Retype all of the data word for word, without pictures.

*** Given data ***

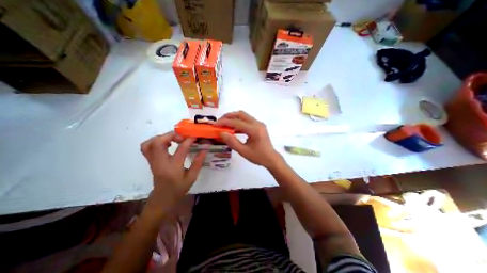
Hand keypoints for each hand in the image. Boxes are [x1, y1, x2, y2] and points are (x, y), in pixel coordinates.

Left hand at [140, 132, 206, 208]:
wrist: (163, 199)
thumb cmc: (179, 189)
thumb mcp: (192, 177)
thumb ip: (198, 162)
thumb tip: (205, 148)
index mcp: (173, 167)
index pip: (181, 149)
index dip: (189, 141)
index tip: (195, 137)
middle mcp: (160, 162)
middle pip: (158, 142)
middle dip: (171, 135)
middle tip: (182, 137)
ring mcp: (153, 161)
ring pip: (149, 143)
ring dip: (162, 137)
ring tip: (173, 139)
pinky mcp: (150, 161)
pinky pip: (146, 147)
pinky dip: (155, 141)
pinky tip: (166, 144)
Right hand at [216, 111, 284, 167]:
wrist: (271, 158)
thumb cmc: (258, 157)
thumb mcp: (244, 151)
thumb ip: (232, 142)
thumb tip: (222, 133)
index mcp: (254, 130)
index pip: (237, 122)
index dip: (224, 122)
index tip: (215, 124)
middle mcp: (257, 123)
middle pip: (241, 114)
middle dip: (228, 116)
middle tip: (219, 122)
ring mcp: (259, 124)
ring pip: (244, 116)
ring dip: (233, 118)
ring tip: (224, 124)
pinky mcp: (259, 126)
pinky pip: (247, 120)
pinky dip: (239, 122)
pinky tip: (233, 129)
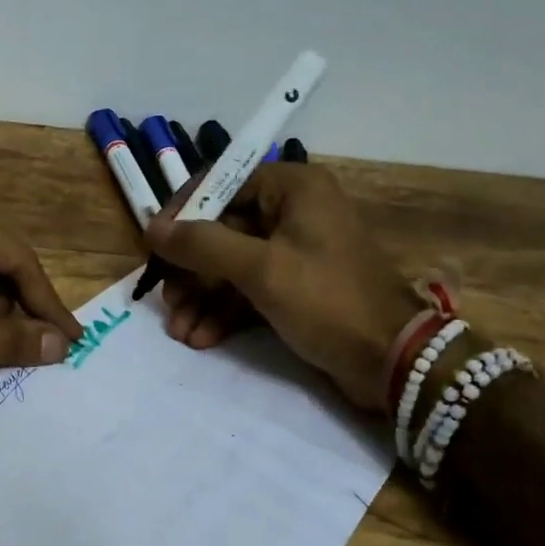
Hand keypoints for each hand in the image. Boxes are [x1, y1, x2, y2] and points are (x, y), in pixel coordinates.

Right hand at [144, 163, 424, 410]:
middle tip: (167, 301)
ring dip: (203, 297)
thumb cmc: (327, 300)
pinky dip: (224, 311)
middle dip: (191, 270)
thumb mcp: (260, 269)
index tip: (154, 246)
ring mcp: (295, 251)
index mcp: (292, 188)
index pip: (221, 184)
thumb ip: (202, 245)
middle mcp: (293, 210)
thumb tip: (151, 227)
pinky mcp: (296, 286)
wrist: (393, 361)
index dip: (183, 214)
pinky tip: (202, 337)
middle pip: (223, 229)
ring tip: (179, 330)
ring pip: (232, 264)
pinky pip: (249, 289)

*** End of Given data ***

* Response for this exercise *
Hand keypoints for each hand in the image. Boxes are [x1, y1, x2, y2] and points are (x, y), in pixel coordinates.

Left hand at [140, 132, 206, 208]:
wrist: (163, 199)
thumb cmc: (179, 189)
thumb mcp: (192, 177)
thumb ip: (198, 162)
thumb tip: (205, 148)
index mcp: (173, 167)
index pip: (181, 149)
index dip: (189, 141)
index tip: (195, 137)
middle mcp: (160, 162)
middle pip: (158, 142)
middle dip: (171, 135)
middle tip: (182, 137)
ring mcp: (153, 161)
ring pip: (149, 143)
ring dip: (162, 137)
ring tip: (173, 139)
pinky mcp: (150, 161)
pinky pip: (146, 147)
pinky dip: (155, 141)
pinky tip: (166, 144)
Right hand at [216, 111, 284, 167]:
wrist: (271, 158)
thumb cmc: (258, 157)
thumb mcp: (244, 151)
thumb ip: (232, 142)
thumb tip: (222, 133)
index mcp: (254, 130)
index pip: (237, 122)
index dip: (224, 122)
index tip: (215, 124)
middle mcp: (257, 123)
middle pip: (241, 114)
middle dip: (228, 116)
middle tip: (219, 122)
ring mcp: (259, 124)
ring pip: (244, 116)
ring dip: (233, 118)
ring tip: (224, 124)
pinky mcp: (259, 126)
pinky pip: (247, 120)
pinky dip: (239, 122)
pinky tip: (233, 129)
Hand keypoints for each hand in the image. Boxes are [x1, y1, x2, y2] and points are (x, y), in pixel coordinates.

Right hand at [144, 163, 424, 410]:
middle tip: (167, 301)
ring dip: (203, 297)
thumb cmc: (327, 300)
pinky dip: (224, 311)
middle dip: (191, 270)
thumb mcp: (260, 269)
index tip: (154, 246)
ring mcp: (295, 251)
index mcp: (292, 188)
index pip: (221, 184)
thumb ip: (202, 245)
middle mcp: (293, 210)
thumb tip: (151, 227)
pinky mcp: (296, 286)
wrist: (393, 361)
index dip: (183, 214)
pinky tip: (202, 337)
middle pip: (223, 229)
ring tip: (179, 330)
ring pip: (232, 264)
pinky pip: (249, 289)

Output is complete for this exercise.